Read through the records. Copy each line that has the word "обеспечивает".

--- RECORDS SUPPLIED Enclosed Below ---

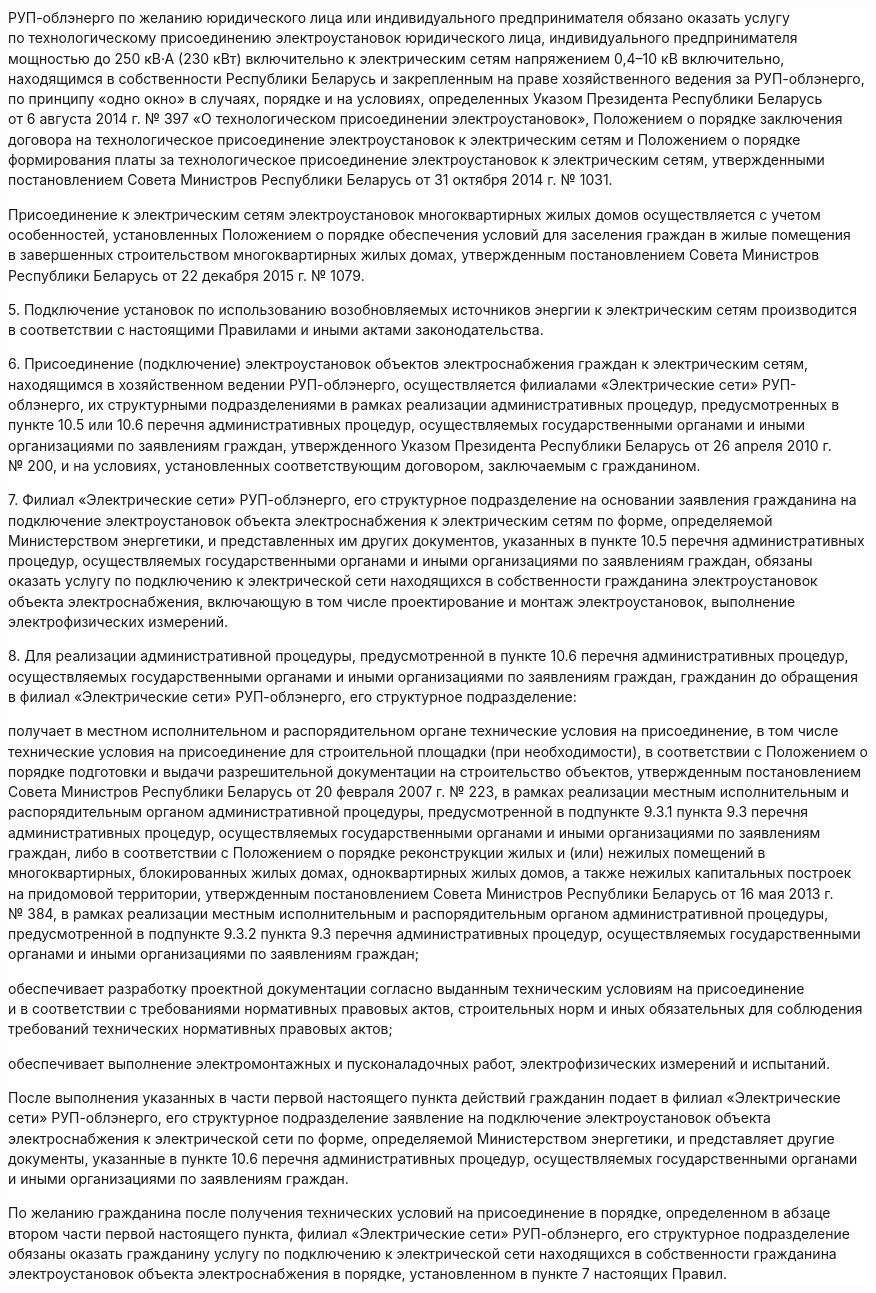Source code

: <p>РУП-облэнерго по желанию юридического лица или индивидуального предпринимателя обязано оказать услугу по технологическому присоединению электроустановок юридического лица, индивидуального предпринимателя мощностью до 250 кВ·А (230 кВт) включительно к электрическим сетям напряжением 0,4–10 кВ включительно, находящимся в собственности Республики Беларусь и закрепленным на праве хозяйственного ведения за РУП-облэнерго, по принципу «одно окно» в случаях, порядке и на условиях, определенных Указом Президента Республики Беларусь от 6 августа 2014 г. № 397 «О технологическом присоединении электроустановок», Положением о порядке заключения договора на технологическое присоединение электроустановок к электрическим сетям и Положением о порядке формирования платы за технологическое присоединение электроустановок к электрическим сетям, утвержденными постановлением Совета Министров Республики Беларусь от 31 октября 2014 г. № 1031.</p>
<p>Присоединение к электрическим сетям электроустановок многоквартирных жилых домов осуществляется с учетом особенностей, установленных Положением о порядке обеспечения условий для заселения граждан в жилые помещения в завершенных строительством многоквартирных жилых домах, утвержденным постановлением Совета Министров Республики Беларусь от 22 декабря 2015 г. № 1079.</p>
<p>5. Подключение установок по использованию возобновляемых источников энергии к электрическим сетям производится в соответствии с настоящими Правилами и иными актами законодательства.</p>
<p>6. Присоединение (подключение) электроустановок объектов электроснабжения граждан к электрическим сетям, находящимся в хозяйственном ведении РУП-облэнерго, осуществляется филиалами «Электрические сети» РУП-облэнерго, их структурными подразделениями в рамках реализации административных процедур, предусмотренных в пункте 10.5 или 10.6 перечня административных процедур, осуществляемых государственными органами и иными организациями по заявлениям граждан, утвержденного Указом Президента Республики Беларусь от 26 апреля 2010 г. № 200, и на условиях, установленных соответствующим договором, заключаемым с гражданином.</p>
<p>7. Филиал «Электрические сети» РУП-облэнерго, его структурное подразделение на основании заявления гражданина на подключение электроустановок объекта электроснабжения к электрическим сетям по форме, определяемой Министерством энергетики, и представленных им других документов, указанных в пункте 10.5 перечня административных процедур, осуществляемых государственными органами и иными организациями по заявлениям граждан, обязаны оказать услугу по подключению к электрической сети находящихся в собственности гражданина электроустановок объекта электроснабжения, включающую в том числе проектирование и монтаж электроустановок, выполнение электрофизических измерений.</p>
<p>8. Для реализации административной процедуры, предусмотренной в пункте 10.6 перечня административных процедур, осуществляемых государственными органами и иными организациями по заявлениям граждан, гражданин до обращения в филиал «Электрические сети» РУП-облэнерго, его структурное подразделение:</p>
<p>получает в местном исполнительном и распорядительном органе технические условия на присоединение, в том числе технические условия на присоединение для строительной площадки (при необходимости), в соответствии с Положением о порядке подготовки и выдачи разрешительной документации на строительство объектов, утвержденным постановлением Совета Министров Республики Беларусь от 20 февраля 2007 г. № 223, в рамках реализации местным исполнительным и распорядительным органом административной процедуры, предусмотренной в подпункте 9.3.1 пункта 9.3 перечня административных процедур, осуществляемых государственными органами и иными организациями по заявлениям граждан, либо в соответствии с Положением о порядке реконструкции жилых и (или) нежилых помещений в многоквартирных, блокированных жилых домах, одноквартирных жилых домов, а также нежилых капитальных построек на придомовой территории, утвержденным постановлением Совета Министров Республики Беларусь от 16 мая 2013 г. № 384, в рамках реализации местным исполнительным и распорядительным органом административной процедуры, предусмотренной в подпункте 9.3.2 пункта 9.3 перечня административных процедур, осуществляемых государственными органами и иными организациями по заявлениям граждан;</p>
<p>обеспечивает разработку проектной документации согласно выданным техническим условиям на присоединение и в соответствии с требованиями нормативных правовых актов, строительных норм и иных обязательных для соблюдения требований технических нормативных правовых актов;</p>
<p>обеспечивает выполнение электромонтажных и пусконаладочных работ, электрофизических измерений и испытаний.</p>
<p>После выполнения указанных в части первой настоящего пункта действий гражданин подает в филиал «Электрические сети» РУП-облэнерго, его структурное подразделение заявление на подключение электроустановок объекта электроснабжения к электрической сети по форме, определяемой Министерством энергетики, и представляет другие документы, указанные в пункте 10.6 перечня административных процедур, осуществляемых государственными органами и иными организациями по заявлениям граждан.</p>
<p>По желанию гражданина после получения технических условий на присоединение в порядке, определенном в абзаце втором части первой настоящего пункта, филиал «Электрические сети» РУП-облэнерго, его структурное подразделение обязаны оказать гражданину услугу по подключению к электрической сети находящихся в собственности гражданина электроустановок объекта электроснабжения в порядке, установленном в пункте 7 настоящих Правил.</p>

--- End of Enclosed RECORDS SUPPLIED ---

* **REPLY**:
<p>обеспечивает разработку проектной документации согласно выданным техническим условиям на присоединение и в соответствии с требованиями нормативных правовых актов, строительных норм и иных обязательных для соблюдения требований технических нормативных правовых актов;</p>
<p>обеспечивает выполнение электромонтажных и пусконаладочных работ, электрофизических измерений и испытаний.</p>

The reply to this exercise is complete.